The creation of multidisciplinary threat assessment teams in healthcare organisations can provide a practical solution to these tensions. By bringing together clinicians, threat assessment professionals, psychologists, and legal advisers, concerns about behaviour can be assessed with nuance and proportionality. One person’s grievance might be best addressed with patient advocacy and communication support. Another’s fixation on antisemitic conspiracy theories might require closer monitoring and discreet liaison with police. The pathway model provides a common language for these discussions, enabling different disciplines to align around observed behaviours rather than subjective impressions.
Recent trends in Australia make the need for such frameworks urgent. Antisemitism has seen a resurgence, with incidents recorded across universities, schools, and houses of worship. Sovereign-citizen ideology, once fringe, has moved into mainstream awareness and become increasingly violent. The terrorism threat level, recently elevated to “probable,” serves as a reminder that ideologically motivated actors can target public institutions.

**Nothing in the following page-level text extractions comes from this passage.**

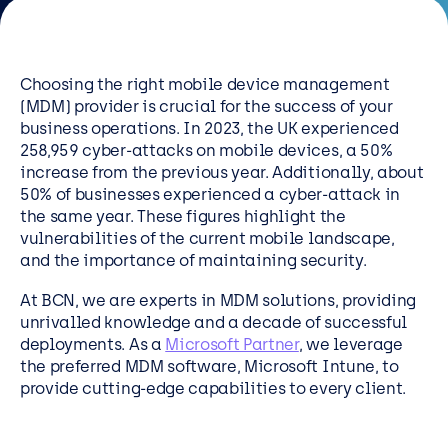
Resources
Careers
Choosing the right mobile device management
(MDM) provider is crucial for the success of your
business operations. In 2023, the UK experienced
Careers
258,959 cyber-attacks on mobile devices, a 50%
Customer Portal
increase from the previous year. Additionally, about
50% of businesses experienced a cyber-attack in
Service Status
the same year. These figures highlight the
Call us on 0345 095 7000
vulnerabilities of the current mobile landscape,
and the importance of maintaining security.
At BCN, we are experts in MDM solutions, providing
unrivalled knowledge and a decade of successful
deployments. As a
Microsoft Partner
, we leverage
the preferred MDM software, Microsoft Intune, to
provide cutting-edge capabilities to every client.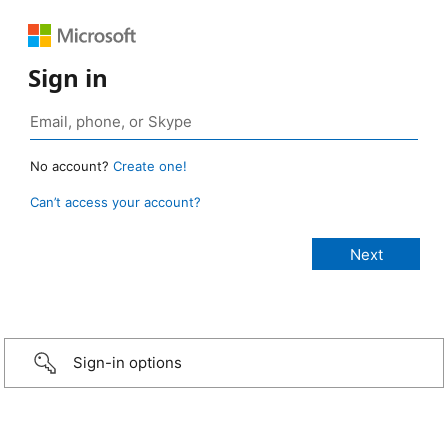
Sign in
No account?
Create one!
Can’t access your account?
Sign-in options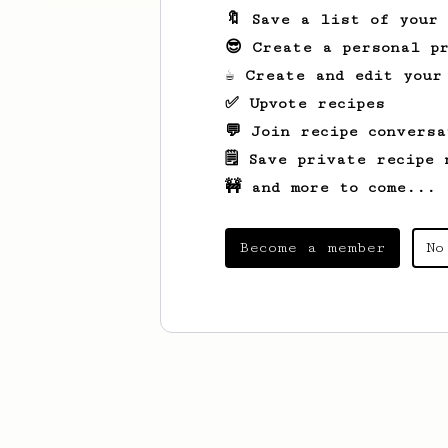
🔖 Save a list of your
😎 Create a personal pr
☕ Create and edit your
✅ Upvote recipes
💬 Join recipe conversa
🗒️ Save private recipe 
🚧 and more to come...
Become a member
No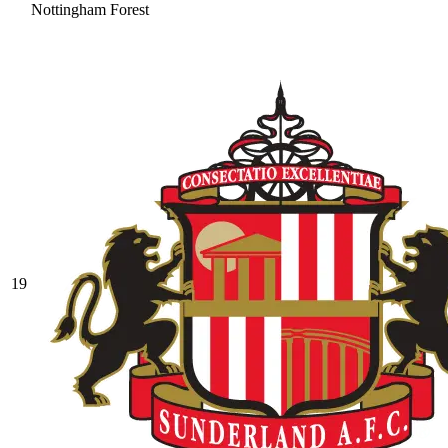
Nottingham Forest
19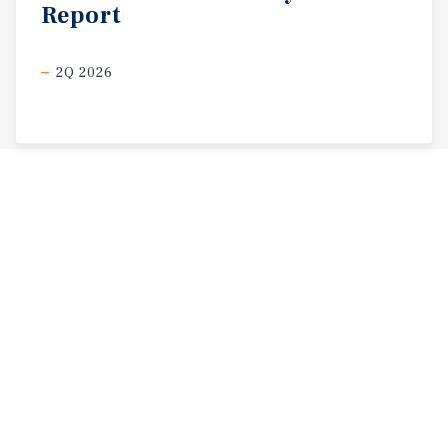
Report
2Q 2026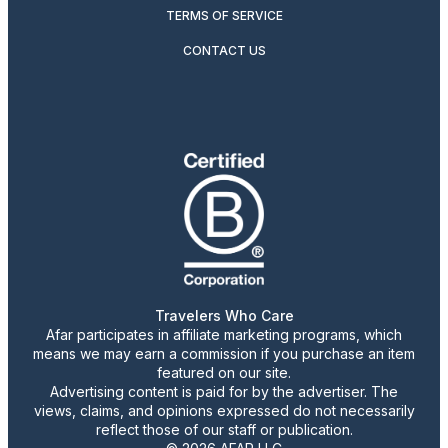
TERMS OF SERVICE
CONTACT US
Travelers Who Care
Afar participates in affiliate marketing programs, which
means we may earn a commission if you purchase an item
featured on our site.
Advertising content is paid for by the advertiser. The
views, claims, and opinions expressed do not necessarily
reflect those of our staff or publication.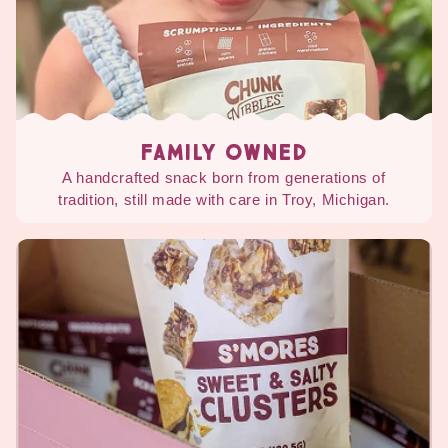
FAMILY OWNED
A handcrafted snack born from generations of
tradition, still made with care in Troy, Michigan.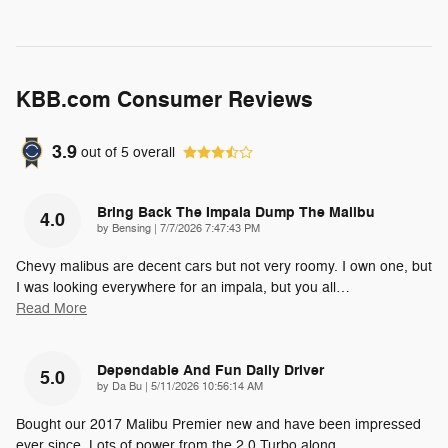
KBB.com Consumer Reviews
3.9
out of
5
overall
Bring Back The Impala Dump The Malibu
4.0
on
by
Bensing
|
7/7/2026 7:47:43 PM
Chevy malibus are decent cars but not very roomy. I own one, but
I was looking everywhere for an impala, but you all
…
Read More
Dependable And Fun Daily Driver
5.0
on
by
Da Bu
|
5/11/2026 10:56:14 AM
Bought our 2017 Malibu Premier new and have been impressed
ever since. Lots of power from the 2.0 Turbo along
…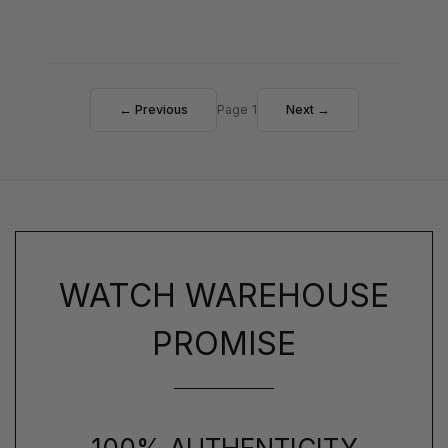
← Previous
Page 1
Next →
WATCH WAREHOUSE
PROMISE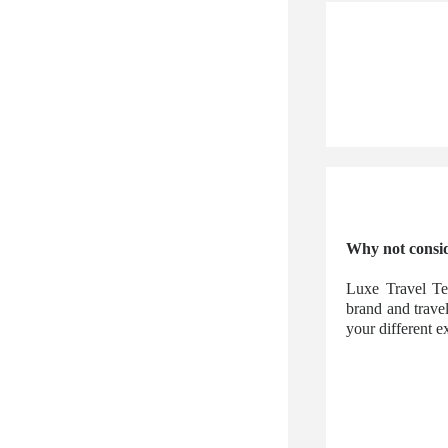
Why not consid
Luxe Travel Te
brand and trave
your different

In this environment, healthcare settings, because they can be symbols of government authority, multiculturalism, or vulnerability, are not immune. A person who begins with a grievance about the tragic loss of a loved one in hospital care may, under the influence of extremist narratives, move towards planning an act intended to send a wider ideological message. Understanding the pathway allows staff to see these risks in their infancy, before harm occurs.

One such scenario might involve a patient who complains that “the staff here are racist.” Assuming the complaint is ungrounded, this may appear to be little more than irritation. Over time, however, the patient posts online suggesting that staff “need a lesson in respect.” Later, he begins loitering near restricted areas, asking about the security cameras. In the language of Calhoun and Weston, we can trace the progression: grievance, ideation, research, probing. With this awareness, staff can escalate concerns early, activating a multidisciplinary review before the individual reaches the preparation or attack stage. Crucially, the response need not be punitive; it may involve outreach, counselling, or de-escalation strategies. The aim is prevention, not punishment.
For Australian healthcare, the practical application of the pathway to violence model is not about turning clinicians into detectives or security experts. It is about equipping staff with a simple mental map that helps make sense of behaviour that feels “off” and provides a framework for acting early and proportionately. When combined with clear escalation pathways and multidisciplinary review, the model becomes a protective layer woven into the fabric of patient care. In a climate where ideological grievances can so easily spill into public life, recognising that violence is a process rather than an event may be one of the most powerful tools healthcare has to keep its people safe.